Input data START
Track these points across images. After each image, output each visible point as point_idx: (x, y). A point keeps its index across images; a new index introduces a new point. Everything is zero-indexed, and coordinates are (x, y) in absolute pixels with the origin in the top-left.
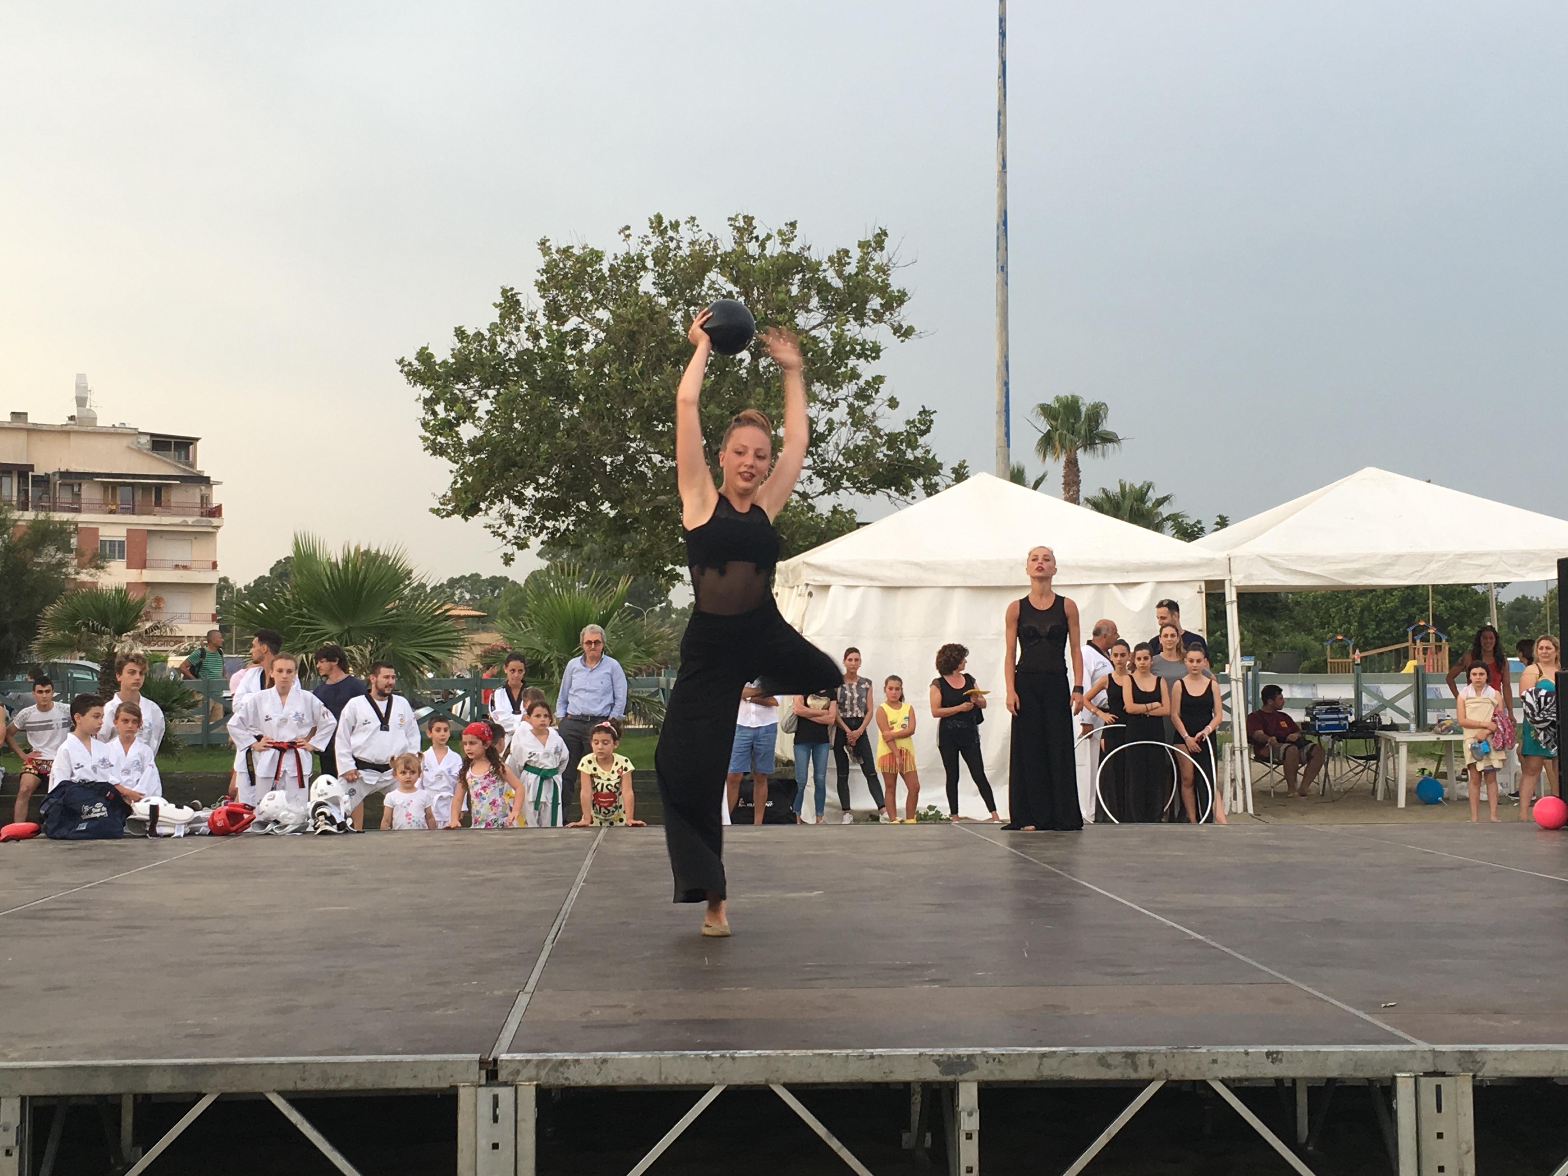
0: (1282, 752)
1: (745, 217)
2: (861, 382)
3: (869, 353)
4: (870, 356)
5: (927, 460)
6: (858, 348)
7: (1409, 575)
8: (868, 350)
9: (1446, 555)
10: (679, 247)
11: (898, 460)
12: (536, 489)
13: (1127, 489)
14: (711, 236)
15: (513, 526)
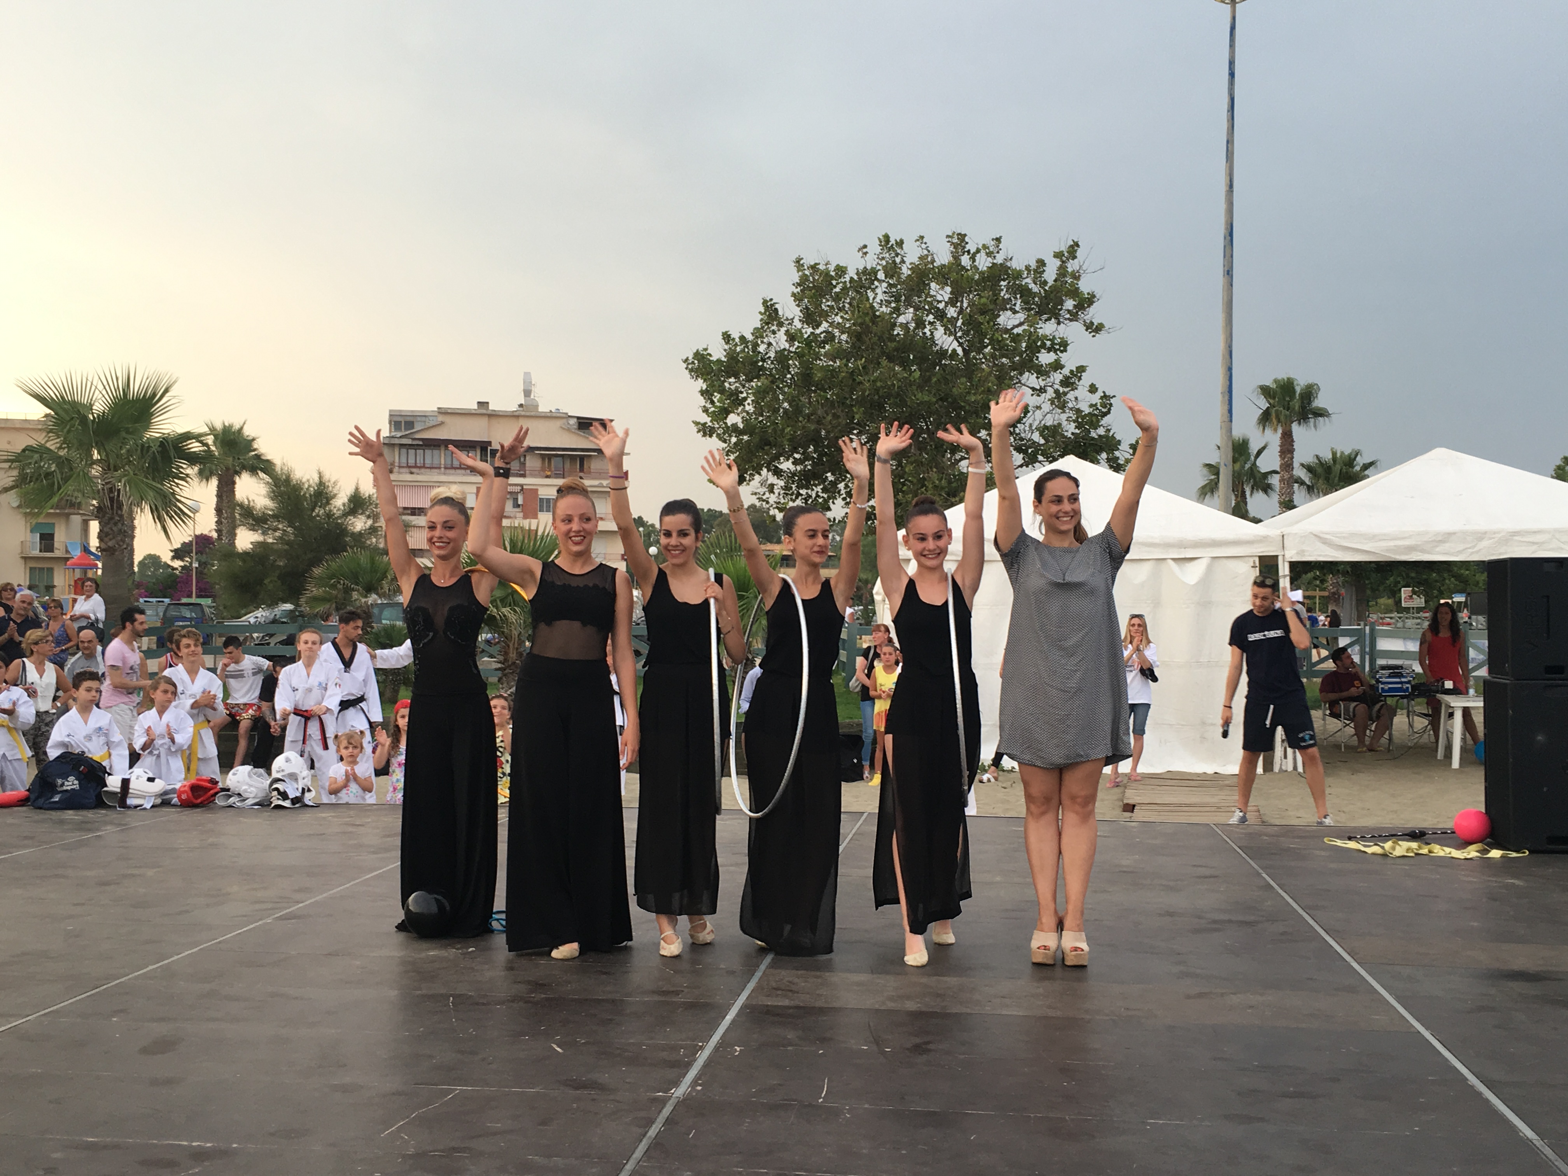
Input data END
*What is being asked*
Reproduce the records above word for word, omitting the pictures.

*Output for this task*
Track these points across images. After each image, output each visible point as point_idx: (x, y). A point keeps its index across images; a new index introduces a new point. Everything is zero-indexed, and coordinates are (x, y) in absolute pixels with the origin in the top-left.
0: (1282, 752)
1: (745, 217)
2: (861, 382)
3: (869, 353)
4: (870, 356)
5: (927, 460)
6: (858, 348)
7: (1409, 575)
8: (868, 350)
9: (1446, 555)
10: (679, 247)
11: (898, 460)
12: (536, 489)
13: (1127, 489)
14: (711, 236)
15: (513, 526)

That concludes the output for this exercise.